Конечно же, он был не против пожить с бабушкой: он любил её и ему нравилось в Фокскотте. Однако сознавать, как мало он значил для собственного отца…
Ни один его ребёнок никогда не усомнится, что важен для него.
– Нет, я жил с бабушкой, и на то время это был мой дом. Дома я лишился после её смерти… – Боже правый, неужели действительно у него не было постоянного пристанища так давно?
Она изумлённо воззрилась на него.
– Но ваша семья богата, – с болью в голосе произнесла она. – Как же случилось, что у вас нет дома?
Рейф понял: она вообразила, что он вынужден был жить на улице, как и она. Он рассмеялся и обнял её за талию:
– Нет, вы нарисовали себе какую-то чудовищную картину. Уверяю вас, я пережил восхитительные времена. После бабушкиной смерти я никогда не отправлялся в Эксбридж – дом моего отца, а теперь Джорджа, – если это зависело от меня. На школьных каникулах я оставался с Гэйбом и Гарри или Люком. Потом армия стала моим домом. И с той поры я останавливаюсь у друзей, а когда я в Лондоне – снимаю квартиру.
– Отчего не купите дом?
– А зачем? – пожал он плечами. – Вдобавок он у меня уже есть – бабушка оставила свой в наследство. – О чём он узнал лишь в двадцать один год из письма, отправленного ему в Испанию семейным стряпчим. Отец назначил управляющего для поместья, а дом сдали в аренду. В присутствии Рейфа не нуждались.
– Значит, у вас есть дом.
– Нет, я владею домом. Это другое.
– Если вы владеете домом, значит, у вас может быть дом, – настаивала она. – Трудно получить жилище в собственность. Превратить его в дом – легко.

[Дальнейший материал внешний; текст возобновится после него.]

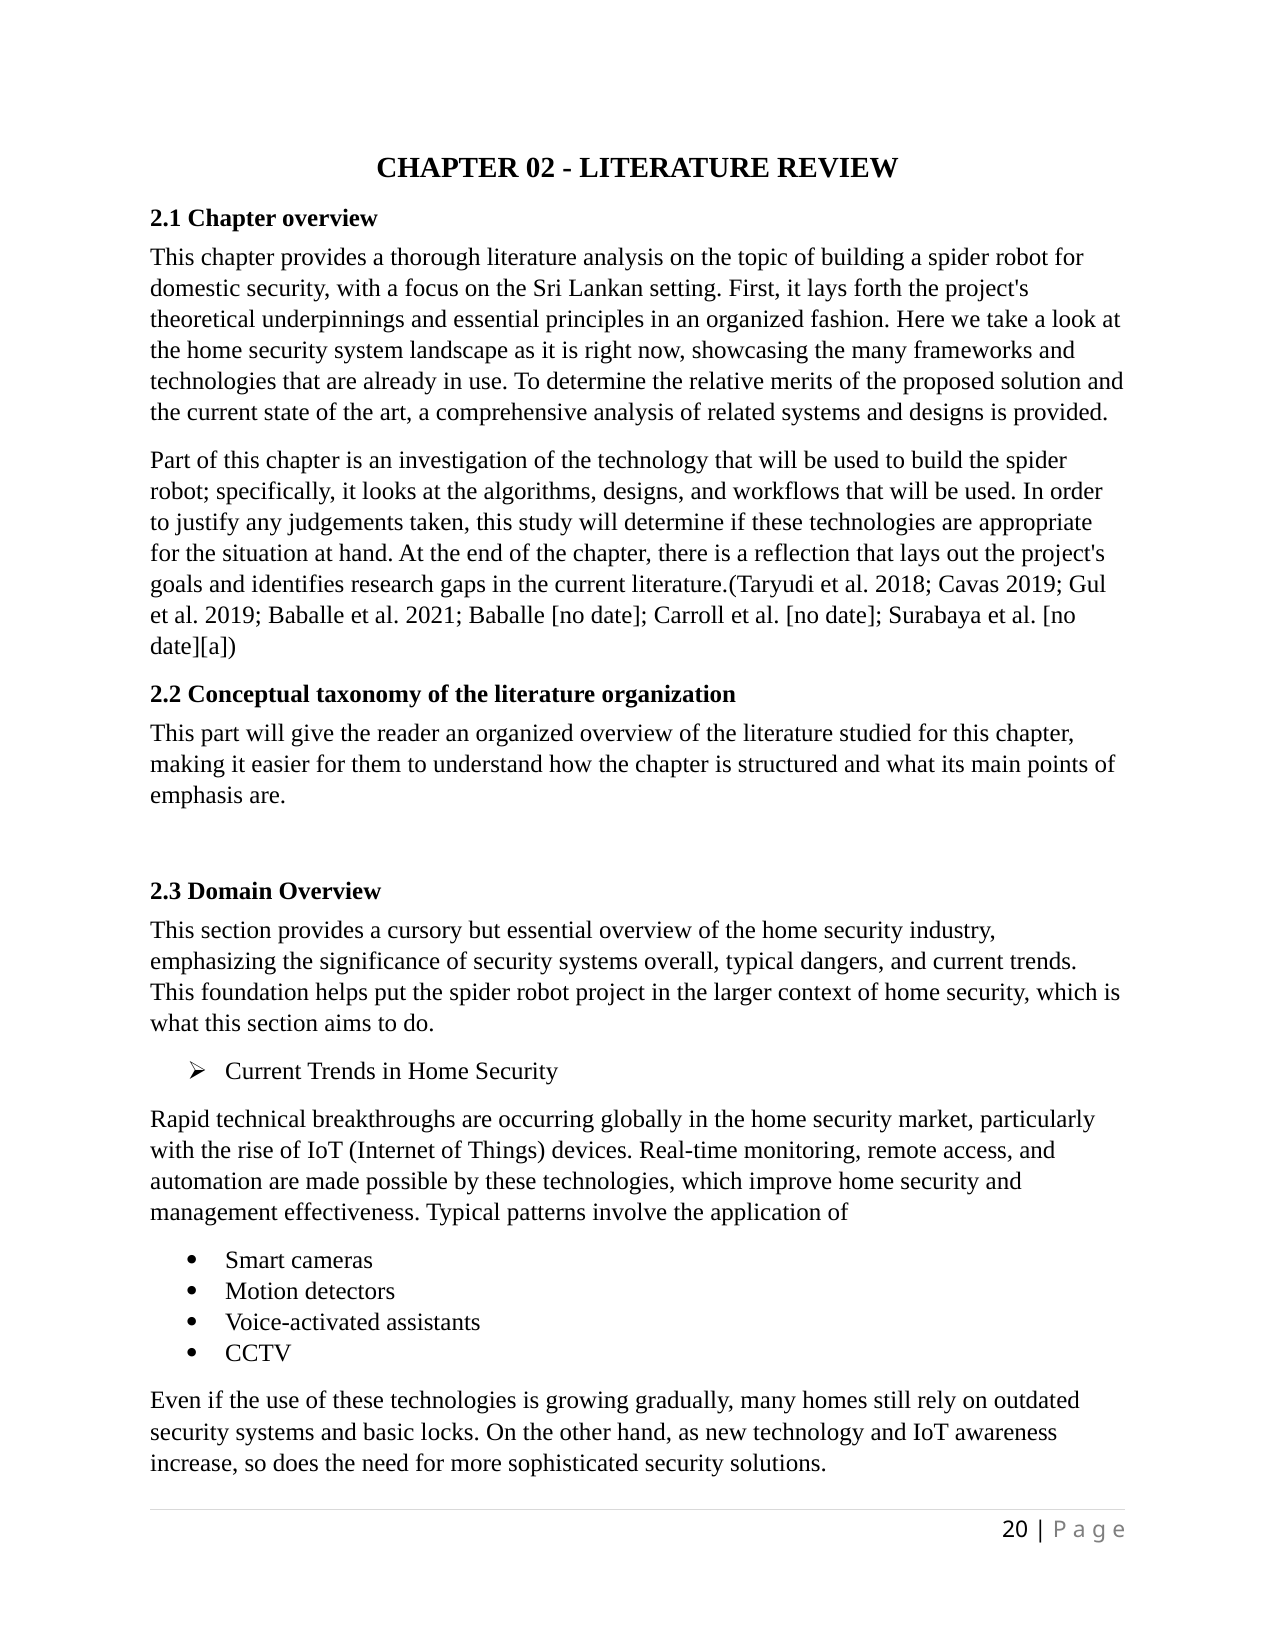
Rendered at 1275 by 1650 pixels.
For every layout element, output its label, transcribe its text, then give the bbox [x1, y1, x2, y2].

– Правда? – отозвался он. – Отлично, когда мы поженимся, вы займётесь этим превращением.
Она отстранилась.
– Говорят, завтра мы прибудем на Мальту. – Это прозвучало предупреждением. – Я спущусь первой, – поспешила произнести Аиша и зашагала к сходнóму люку.

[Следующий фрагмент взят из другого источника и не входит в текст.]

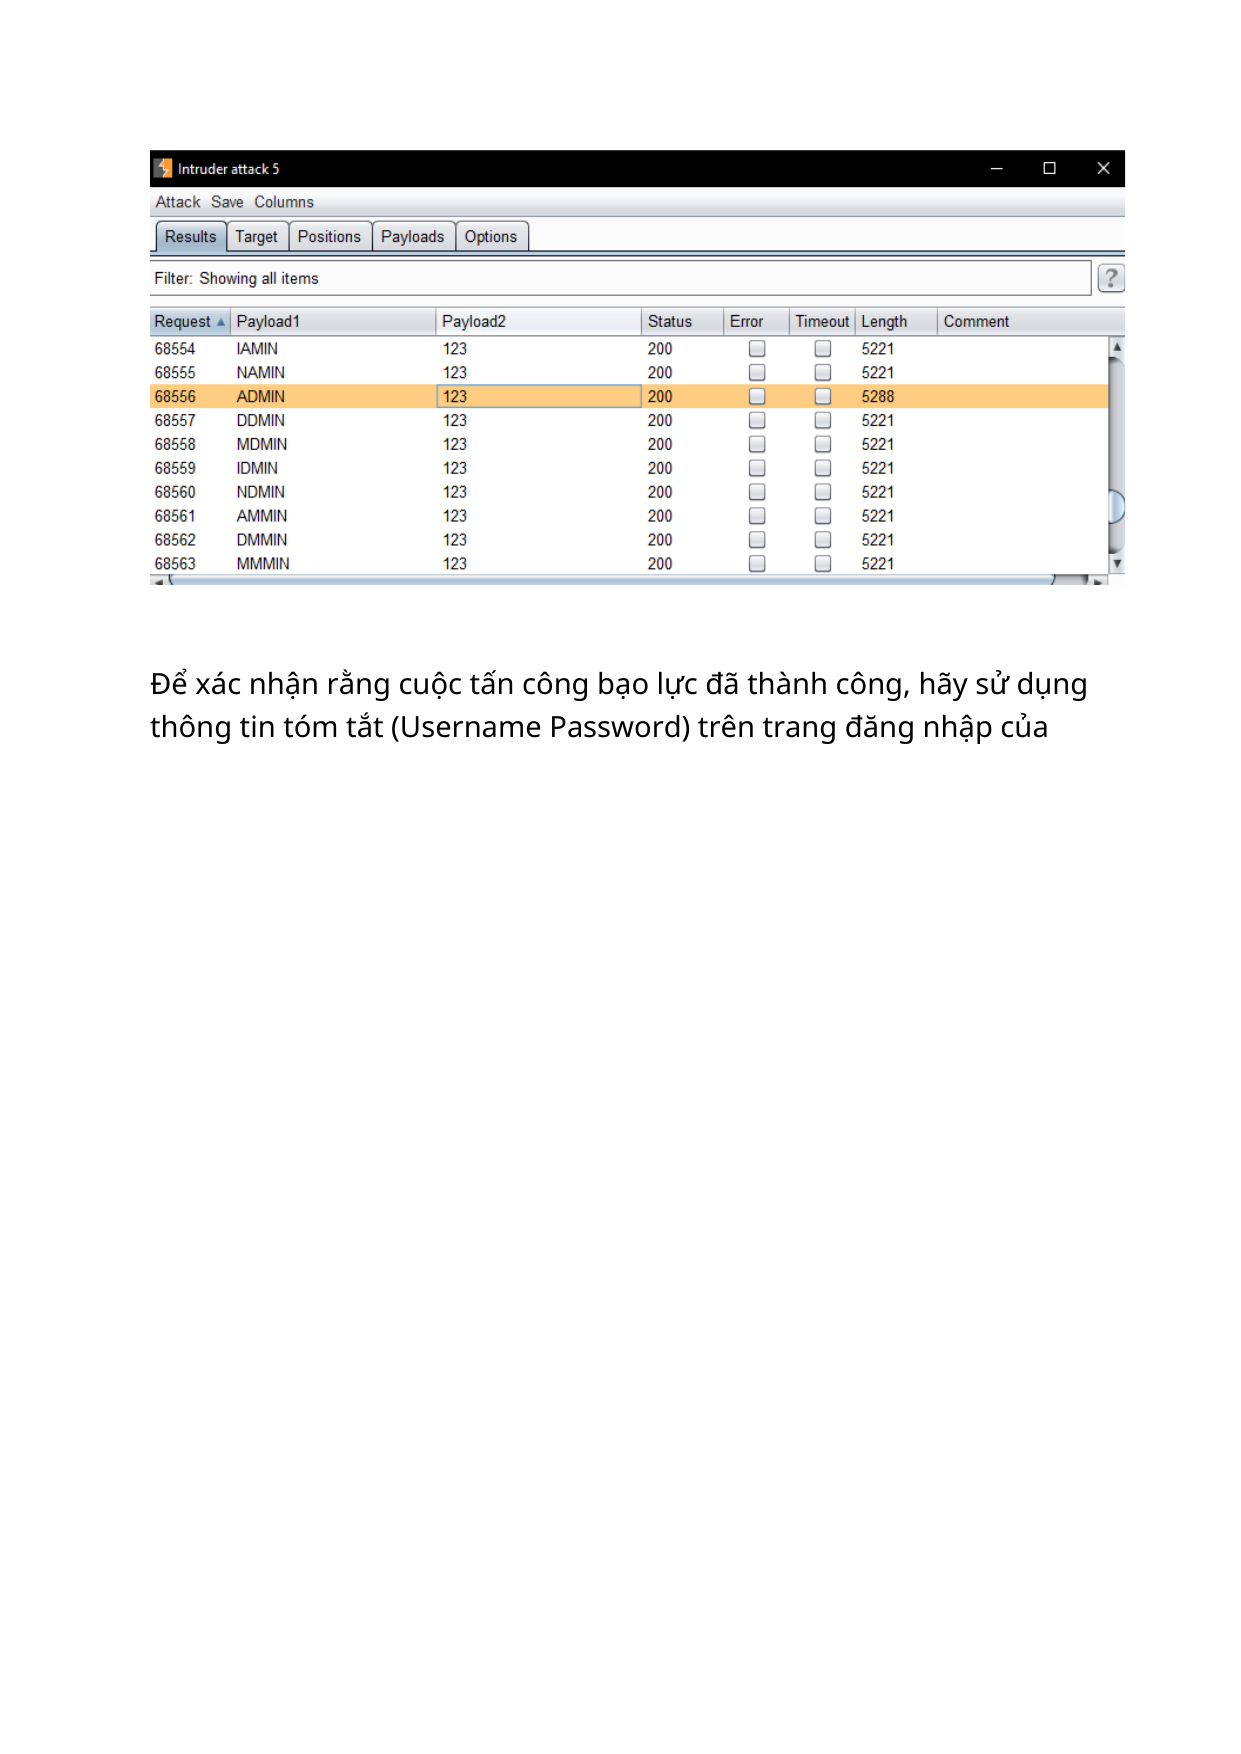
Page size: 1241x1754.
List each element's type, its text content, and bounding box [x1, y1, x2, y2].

picture [150, 150, 1125, 585]
text Để xác nhận rằng cuộc tấn công bạo lực đã thành công, hãy sử dụng thông tin tóm tắt (Username Password) trên trang đăng nhập của ứng dụng web [150, 663, 1090, 746]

Мальта оказалась прекрасна – остров-сокровище среди искрящихся лазурных вод, маленький бриллиант, и по сути такая же твердая и крепкая, с этими гигантскими укреплениями, встававшими из моря.
Разумеется, из-за карантина сходить на берег не позволялось, но в обмен на золото и несколько замечательных огромных черепах, пойманных моряками, на борт загрузили свежий провиант и даже несколько больших корзин, доверху наполненных спелыми фруктами.

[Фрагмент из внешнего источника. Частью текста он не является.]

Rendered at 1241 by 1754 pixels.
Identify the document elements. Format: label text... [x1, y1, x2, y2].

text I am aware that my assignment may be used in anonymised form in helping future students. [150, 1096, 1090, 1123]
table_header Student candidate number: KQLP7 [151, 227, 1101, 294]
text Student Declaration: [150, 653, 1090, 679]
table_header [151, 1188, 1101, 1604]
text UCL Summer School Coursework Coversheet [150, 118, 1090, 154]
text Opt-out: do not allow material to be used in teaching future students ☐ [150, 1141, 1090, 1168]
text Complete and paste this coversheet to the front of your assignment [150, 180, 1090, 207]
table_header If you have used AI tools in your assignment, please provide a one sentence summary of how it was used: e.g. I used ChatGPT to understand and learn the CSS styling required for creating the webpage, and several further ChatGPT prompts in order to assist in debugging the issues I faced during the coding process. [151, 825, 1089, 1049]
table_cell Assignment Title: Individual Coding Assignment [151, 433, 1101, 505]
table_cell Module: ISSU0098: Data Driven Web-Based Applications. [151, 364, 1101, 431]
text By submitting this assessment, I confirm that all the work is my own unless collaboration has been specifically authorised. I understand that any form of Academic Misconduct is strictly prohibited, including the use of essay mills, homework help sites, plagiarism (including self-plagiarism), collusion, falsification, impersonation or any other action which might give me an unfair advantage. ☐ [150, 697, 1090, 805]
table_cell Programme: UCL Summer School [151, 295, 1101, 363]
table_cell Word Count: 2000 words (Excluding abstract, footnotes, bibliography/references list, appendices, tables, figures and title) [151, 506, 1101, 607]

Аиша с Рейфом прогуливались по палубе, тогда как внизу пассажиры корабля угощались черепаховым супом, жареным мясом разнообразных диких животных и свежими овощами и фруктами, поданными вместе с местными сырами. Поднимающиеся из камбуза запахи манили, а Рейф был голоден, однако им приходилось терпеть. Обедали они в последнюю очередь, после всех остальных, но Хиггинс, несомненно, позаботится о том, чтобы им достались не какие-то объедки.
С берега слышалась музыка. Какой-то праздник, по всей видимости. Аиша, оторвав одну ногу от палубы, перегнулась через планшир [22], жадно внимая звукам.
[22] Планшир (планширь) – горизонтальный деревянный брус, стальной профиль (стальной профиль может быть обрамлён деревянным брусом) в верхней части фальшборта.
На старинных парусных судах использовался деревянный брус при изготовлении планширя или обрамления металлического планширя. На современных торговых судах и военных кораблях фальшборт обрамлён сверху стальным планширем. На пассажирских судах стальной планширь может быть обрамлён деревянным брусом.
Планширь служит наподобие перил на балконе; стальной планширь также выполняет роль ребра жесткости для фальшборта.